Monday, June 7, 2010

Formspring Q & A #5

This is just too funny...a blogger friend asked me this on the last Friday of May and I got this last Tuesday...

Q: What is your opinion on cochlear implants and the impact it has on the deaf community?

A: Some of you are not aware of the firestorm the cochlear implant (CI) has on the deaf community. I'll educate you briefly (you can find more on Google) on why that is controversial. The deaf community is strongly opposed to CI for two reasons - "genocide" of the deaf culture and the age of the CI recipients.

Many deaf people feel that by allowing CIs in the kids, these kids would grow up and not embrace the deaf culture anymore. That does happen and their fears are justified, I'll grant you that...but on the flip side, I have seen children of deaf adults (who have not received CI) either embrace or disdain the deaf culture, regardless of their hearing ability.

As for the age of the CI recipients, that is even a bigger controversy. How so? Imagine that you are 21 years old...some government agent or doctor tells you that you must give up your love for sports and allow the doctors to scoop out some bone from your skull, compromising the skull integrity. You must wear some bionic modification and you must maintain it at all times. You do not have a say in this. You would not like that, right?

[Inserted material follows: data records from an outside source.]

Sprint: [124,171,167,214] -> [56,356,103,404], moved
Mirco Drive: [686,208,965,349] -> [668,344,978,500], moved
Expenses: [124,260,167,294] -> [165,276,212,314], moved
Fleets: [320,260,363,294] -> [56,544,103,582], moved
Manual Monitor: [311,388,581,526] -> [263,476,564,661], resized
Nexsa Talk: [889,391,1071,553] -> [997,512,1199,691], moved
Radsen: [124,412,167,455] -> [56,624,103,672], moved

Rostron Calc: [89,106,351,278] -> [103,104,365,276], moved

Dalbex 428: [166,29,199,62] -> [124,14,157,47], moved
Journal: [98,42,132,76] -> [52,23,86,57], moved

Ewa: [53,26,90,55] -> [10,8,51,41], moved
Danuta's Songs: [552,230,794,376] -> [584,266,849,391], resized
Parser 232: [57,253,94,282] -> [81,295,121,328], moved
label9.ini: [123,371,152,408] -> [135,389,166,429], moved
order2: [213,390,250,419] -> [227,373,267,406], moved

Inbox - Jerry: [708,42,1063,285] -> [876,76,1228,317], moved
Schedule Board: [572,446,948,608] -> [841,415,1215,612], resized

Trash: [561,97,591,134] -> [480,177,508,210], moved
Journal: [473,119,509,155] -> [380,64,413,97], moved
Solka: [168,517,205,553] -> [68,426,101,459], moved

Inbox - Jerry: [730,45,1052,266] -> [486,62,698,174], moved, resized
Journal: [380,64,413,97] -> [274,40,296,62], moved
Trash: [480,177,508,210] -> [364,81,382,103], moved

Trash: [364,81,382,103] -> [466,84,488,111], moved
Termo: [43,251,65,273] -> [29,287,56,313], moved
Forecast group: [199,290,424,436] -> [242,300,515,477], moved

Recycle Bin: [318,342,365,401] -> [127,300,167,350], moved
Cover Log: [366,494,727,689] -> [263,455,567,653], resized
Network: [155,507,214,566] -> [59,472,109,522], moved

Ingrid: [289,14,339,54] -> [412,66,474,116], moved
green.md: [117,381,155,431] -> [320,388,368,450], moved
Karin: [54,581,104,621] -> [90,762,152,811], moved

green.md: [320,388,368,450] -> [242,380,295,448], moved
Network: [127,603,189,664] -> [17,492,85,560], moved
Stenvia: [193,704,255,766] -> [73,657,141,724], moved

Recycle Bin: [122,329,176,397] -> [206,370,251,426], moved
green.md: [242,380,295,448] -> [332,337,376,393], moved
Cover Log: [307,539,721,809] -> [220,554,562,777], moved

Now, imagine that you are a baby and you lost your hearing. Having CI will restore that, but at a price - you lose your skull integrity and some residual hearing when the doctors cut through the nerves to implant the CI. What if...you grow up and you want to play baseball? No, you can't because there's a risk of a line drive to your head. Football? Nope. Lacrosse? Nope. Any sport? Bowling, sure...darts, sure...anything NOT remotely possible of injury to the head and that's not much else you can do. Sorry.

I am NOT going to debate whether or not the parents have the right to do this to their kids or even the moral/ethical obligations. That would be a LONG and protracted post. I'll leave that to professionals, educators, doctors, and deaf advocates to slug it out.

My opinion on CI is this...if you want one, go for it. What about those who cannot make informed decisions? I always hesitate to answer, but I would allow them to receive CI if I feel that this would not be a problem for them later on. I suspect that my older daughter would want to remain active in sports and I think my younger may like to play sports. If that is the case, then I would not allow them to receive CI. My girls are old enough to understand, but not enough to decide on their own. I would listen to them first though.

The other downside of being a person with CI is being shunned for having CI. I won't ostracize those people like some other deaf people do. I have known a few deaf people who got CI and some of them do benefit from having CI. They are VERY happy with having CI. However, few others have stopped using the CI completely because they didn't like it anymore. They cannot undo what was done to them in order to have CI. See what I mean?

There will ALWAYS be controversy when it comes to "helping" the deaf people. If a scientist discovers a way to permanently fix the hearing loss without any surgical modification (think "Star Trek")...do you think the deaf people would embrace that? Nope.